Which lines in the items below contain the word "Fall"? Pull those lines out and copy each one in full.

Excerpted data —
------------------------------------------------------------------------

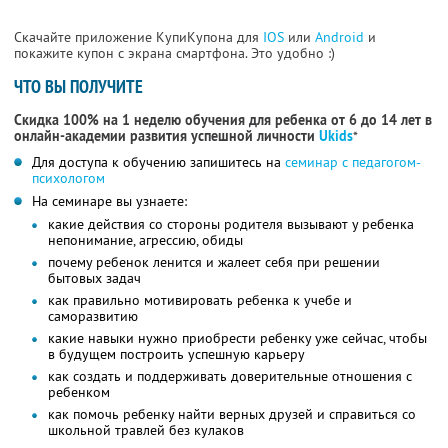
Скачайте приложение КупиКупона для
IOS
или
Android
и
покажите купон с экрана смартфона. Это удобно :)
ЧТО ВЫ ПОЛУЧИТЕ
Скидка 100% на 1 неделю обучения для ребенка от 6 до 14 лет в
онлайн-академии развития успешной личности
Ukids
*
Для доступа к обучению запишитесь на
семинар с педагогом-
психологом
На семинаре вы узнаете:
какие действия со стороны родителя вызывают у ребенка
непонимание, агрессию, обиды
почему ребенок ленится и жалеет себя при решении
бытовых задач
как правильно мотивировать ребенка к учебе и
саморазвитию
какие навыки нужно приобрести ребенку уже сейчас, чтобы
в будущем построить успешную карьеру
как создать и поддерживать доверительные отношения с
ребенком
как помочь ребенку найти верных друзей и справиться со
школьной травлей без кулаков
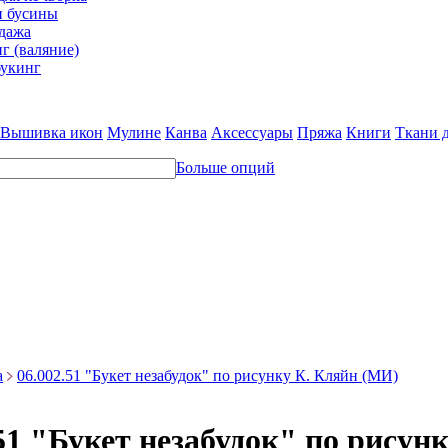
и бусины
дажа
г (валяние)
укинг
Вышивка икон
Мулине
Канва
Аксессуары
Пряжа
Книги
Ткани 
Больше опций
а
06.002.51 "Букет незабудок" по рисунку К. Кляйн (МИ)
.51 "Букет незабудок" по рисун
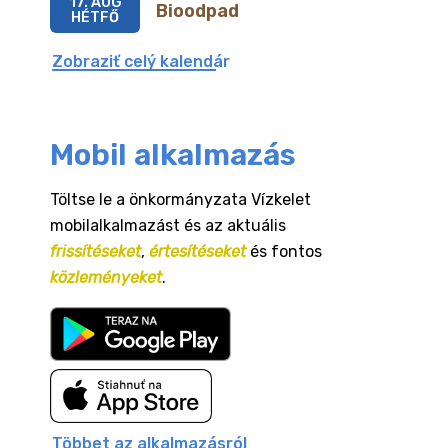
17. AUG
Bioodpad
HÉTFŐ
Zobraziť celý kalendár
Mobil alkalmazás
Töltse le a önkormányzata Vízkelet
mobilalkalmazást és az aktuális
frissítéseket
,
értesítéseket
és fontos
közleményeket
.
Többet az alkalmazásról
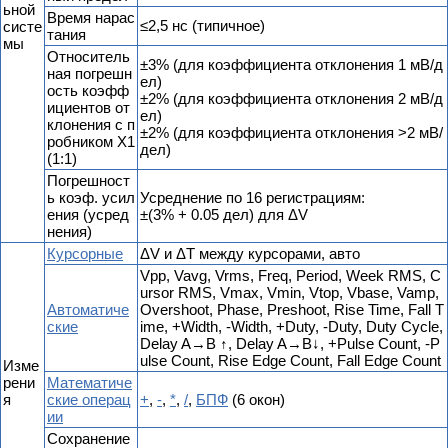
ьной
Время нарас
≤2,5 нс (типичное)
систе
тания
мы
Относитель
±3% (для коэффициента отклонения 1 мВ/д
ная погрешн
ел)
ость коэфф
±2% (для коэффициента отклонения 2 мВ/д
ициентов от
ел)
клонения с п
±2% (для коэффициента отклонения >2 мВ/
робником Х1
дел)
(1:1)
Погрешност
ь коэф. усил
Усреднение по 16 регистрациям:
ения (усред
±(3% + 0.05 дел) для ΔV
нения)
Курсорные
ΔV и ΔT между курсорами, авто
Vpp, Vavg, Vrms, Freq, Period, Week RMS, C
ursor RMS, Vmax, Vmin, Vtop, Vbase, Vamp,
Автоматиче
Overshoot, Phase, Preshoot, Rise Time, Fall T
ские
ime, +Width, -Width, +Duty, -Duty, Duty Cycle,
Delay A→B ↑, Delay A→B↓, +Pulse Count, -P
ulse Count, Rise Edge Count, Fall Edge Count
Изме
рени
Математиче
я
ские операц
+
,
-
,
*
,
/
,
БПФ
(6 окон)
ии
Сохранение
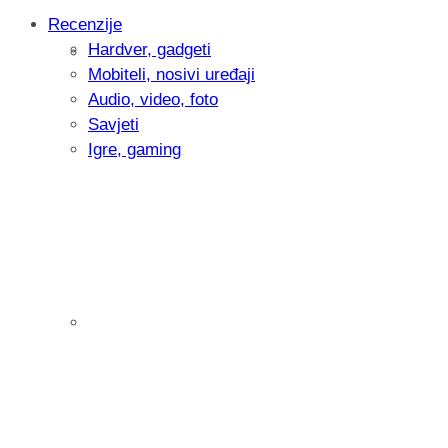
Recenzije
Hardver, gadgeti
Intervju: Goran Jović, fotograf - Hrvatsk
Mobiteli, nosivi uređaji
Audio, video, foto
Savjeti
Igre, gaming
Pitamo vas: Koliko često koristite AI al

------------------------------------------------------------------------

Output for this task —
Overshoot, Phase, Preshoot, Rise Time, Fall T
ulse Count, Rise Edge Count, Fall Edge Count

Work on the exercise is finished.